TASK OBJECTIVE
Line by line, transcribe the listing below without omission.

+ + + +

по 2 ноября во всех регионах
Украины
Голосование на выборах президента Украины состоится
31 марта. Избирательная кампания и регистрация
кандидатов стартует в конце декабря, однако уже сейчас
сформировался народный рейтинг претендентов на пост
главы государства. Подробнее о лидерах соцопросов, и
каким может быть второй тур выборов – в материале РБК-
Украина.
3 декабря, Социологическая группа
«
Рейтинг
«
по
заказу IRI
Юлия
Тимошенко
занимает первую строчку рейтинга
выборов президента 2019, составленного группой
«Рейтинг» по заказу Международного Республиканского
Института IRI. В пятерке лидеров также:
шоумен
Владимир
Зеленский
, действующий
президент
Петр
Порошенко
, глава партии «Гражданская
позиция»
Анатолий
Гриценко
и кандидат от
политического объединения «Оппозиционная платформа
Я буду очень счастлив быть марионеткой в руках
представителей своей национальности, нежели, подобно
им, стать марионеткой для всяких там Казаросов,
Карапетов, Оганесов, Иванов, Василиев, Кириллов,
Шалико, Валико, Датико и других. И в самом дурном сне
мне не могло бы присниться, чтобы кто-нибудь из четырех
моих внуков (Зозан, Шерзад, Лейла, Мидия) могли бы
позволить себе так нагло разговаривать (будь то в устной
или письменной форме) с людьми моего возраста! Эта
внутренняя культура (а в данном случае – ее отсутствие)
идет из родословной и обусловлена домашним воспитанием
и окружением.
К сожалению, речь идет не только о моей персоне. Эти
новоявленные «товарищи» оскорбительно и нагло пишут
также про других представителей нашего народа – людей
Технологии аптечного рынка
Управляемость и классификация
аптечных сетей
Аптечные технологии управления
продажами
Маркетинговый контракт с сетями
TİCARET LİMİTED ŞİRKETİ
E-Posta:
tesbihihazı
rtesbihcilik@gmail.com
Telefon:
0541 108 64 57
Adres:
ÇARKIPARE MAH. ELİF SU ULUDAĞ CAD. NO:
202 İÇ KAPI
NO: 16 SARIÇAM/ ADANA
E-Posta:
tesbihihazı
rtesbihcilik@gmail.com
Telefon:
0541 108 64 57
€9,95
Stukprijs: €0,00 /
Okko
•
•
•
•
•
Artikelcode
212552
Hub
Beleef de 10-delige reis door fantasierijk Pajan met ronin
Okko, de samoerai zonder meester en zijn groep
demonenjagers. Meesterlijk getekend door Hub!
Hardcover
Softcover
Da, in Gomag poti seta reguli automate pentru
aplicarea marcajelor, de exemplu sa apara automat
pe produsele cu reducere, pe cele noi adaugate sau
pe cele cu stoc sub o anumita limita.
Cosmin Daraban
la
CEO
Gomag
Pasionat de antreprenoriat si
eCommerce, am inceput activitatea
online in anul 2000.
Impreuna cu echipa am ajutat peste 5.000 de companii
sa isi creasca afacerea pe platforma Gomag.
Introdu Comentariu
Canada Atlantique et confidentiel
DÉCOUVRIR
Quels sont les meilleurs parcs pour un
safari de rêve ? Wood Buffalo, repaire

+ + + +

SOLUTION TO THIS TASK
по 2 ноября во всех регионах
Украины
Голосование на выборах президента Украины состоится
31 марта. Избирательная кампания и регистрация
кандидатов стартует в конце декабря, однако уже сейчас
сформировался народный рейтинг претендентов на пост
главы государства. Подробнее о лидерах соцопросов, и
каким может быть второй тур выборов – в материале РБК-
Украина.
3 декабря, Социологическая группа
«
Рейтинг
«
по
заказу IRI
Юлия
Тимошенко
занимает первую строчку рейтинга
выборов президента 2019, составленного группой
«Рейтинг» по заказу Международного Республиканского
Института IRI. В пятерке лидеров также:
шоумен
Владимир
Зеленский
, действующий
президент
Петр
Порошенко
, глава партии «Гражданская
позиция»
Анатолий
Гриценко
и кандидат от
политического объединения «Оппозиционная платформа
Я буду очень счастлив быть марионеткой в руках
представителей своей национальности, нежели, подобно
им, стать марионеткой для всяких там Казаросов,
Карапетов, Оганесов, Иванов, Василиев, Кириллов,
Шалико, Валико, Датико и других. И в самом дурном сне
мне не могло бы присниться, чтобы кто-нибудь из четырех
моих внуков (Зозан, Шерзад, Лейла, Мидия) могли бы
позволить себе так нагло разговаривать (будь то в устной
или письменной форме) с людьми моего возраста! Эта
внутренняя культура (а в данном случае – ее отсутствие)
идет из родословной и обусловлена домашним воспитанием
и окружением.
К сожалению, речь идет не только о моей персоне. Эти
новоявленные «товарищи» оскорбительно и нагло пишут
также про других представителей нашего народа – людей
Технологии аптечного рынка
Управляемость и классификация
аптечных сетей
Аптечные технологии управления
продажами
Маркетинговый контракт с сетями
TİCARET LİMİTED ŞİRKETİ
E-Posta:
tesbihihazı
rtesbihcilik@gmail.com
Telefon:
0541 108 64 57
Adres:
ÇARKIPARE MAH. ELİF SU ULUDAĞ CAD. NO:
202 İÇ KAPI
NO: 16 SARIÇAM/ ADANA
E-Posta:
tesbihihazı
rtesbihcilik@gmail.com
Telefon:
0541 108 64 57
€9,95
Stukprijs: €0,00 /
Okko
•
•
•
•
•
Artikelcode
212552
Hub
Beleef de 10-delige reis door fantasierijk Pajan met ronin
Okko, de samoerai zonder meester en zijn groep
demonenjagers. Meesterlijk getekend door Hub!
Hardcover
Softcover
Da, in Gomag poti seta reguli automate pentru
aplicarea marcajelor, de exemplu sa apara automat
pe produsele cu reducere, pe cele noi adaugate sau
pe cele cu stoc sub o anumita limita.
Cosmin Daraban
la
CEO
Gomag
Pasionat de antreprenoriat si
eCommerce, am inceput activitatea
online in anul 2000.
Impreuna cu echipa am ajutat peste 5.000 de companii
sa isi creasca afacerea pe platforma Gomag.
Introdu Comentariu
Canada Atlantique et confidentiel
DÉCOUVRIR
Quels sont les meilleurs parcs pour un
safari de rêve ? Wood Buffalo, repaire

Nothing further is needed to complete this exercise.